Moderator Elaine Quijano of CBS frequently asked the candidates to stop interrupting one another, at one point repeatedly urging them, “Gentlemen! Gentlemen!” Most times it worked, but Kaine had something to say even as Pence delivered his final remarks.

It was Quijones who brought up the June massacre at Pulse.

“Governor Pence, Mr. Trump has proposed extreme vetting of immigrants from parts of the world that export terrorism. But that does not address many of the recent terrorist attacks in the United States, such as the Orlando nightclub massacre and the recent bombings in New York and New Jersey. Those were homegrown, committed by U.S. citizens and legal residents. What specific tools would you use to prevent those kinds of attacks?”
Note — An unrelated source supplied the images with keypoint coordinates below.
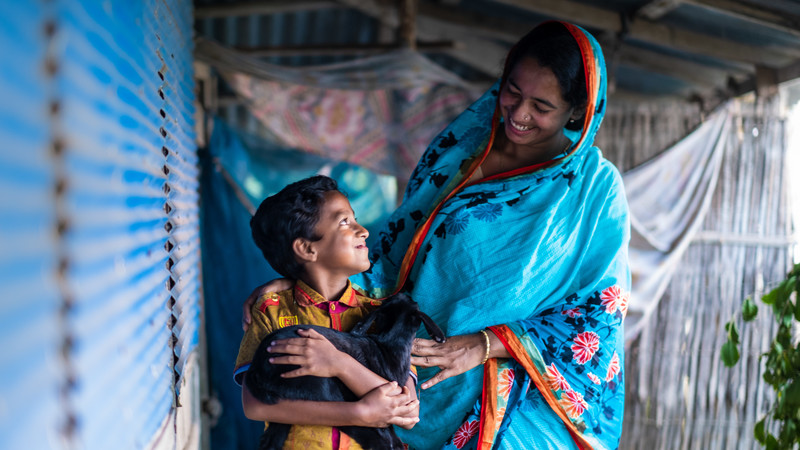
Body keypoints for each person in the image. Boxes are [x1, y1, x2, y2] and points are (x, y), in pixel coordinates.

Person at [245, 21, 630, 450]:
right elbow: (397, 250)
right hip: (407, 369)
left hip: (513, 398)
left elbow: (598, 313)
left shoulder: (593, 190)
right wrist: (310, 275)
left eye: (542, 106)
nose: (519, 114)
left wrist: (484, 345)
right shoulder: (460, 148)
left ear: (578, 111)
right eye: (512, 92)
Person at [234, 175, 419, 449]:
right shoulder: (272, 310)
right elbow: (255, 405)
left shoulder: (383, 315)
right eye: (344, 222)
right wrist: (358, 414)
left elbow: (408, 411)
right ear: (307, 248)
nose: (363, 230)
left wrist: (338, 363)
Pence responded by addressing the plans of his running mate, “reforming our immigration system and putting the interests, particularly the safety and security of the American people, first. I mean, Donald Trump has called for extreme vetting for people coming into this country so that we don’t bring people into the United States who are hostile to our Bill of Rights freedoms, who are hostile to the American way life.”

Quijano reminded Pence the question was about homegrown terrorism, but he never answered it.

Kaine remarked that Trump idolized dictators, saying, “He has a personal Mount Rushmore of Vladimir Putin, Kim Jong-un, and Saddam Hussein.”

Pence borrowed a line from Ronald Reagan by saying of Clinton and Kaine, “There they go again,” which fell flat. Kaine, however, clearly scored a point when he also invoked Reagan:

“Donald Trump’s idea that more nations should get nuclear weapons, Saudi Arabia, Japan, South Korea. Ronald Reagan said something really interesting about nuclear proliferation back in the 1980s. He said the problem with nuclear proliferation is that some fool or maniac could trigger a catastrophic event. And I think that’s who Governor Pence’s running mate is, exactly who Governor Reagan warned us about.”

Pence feigned outrage but did not otherwise respond: “Come on. Senator. Senator, that was even beneath you and Hillary Clinton. And that — that’s pretty low.”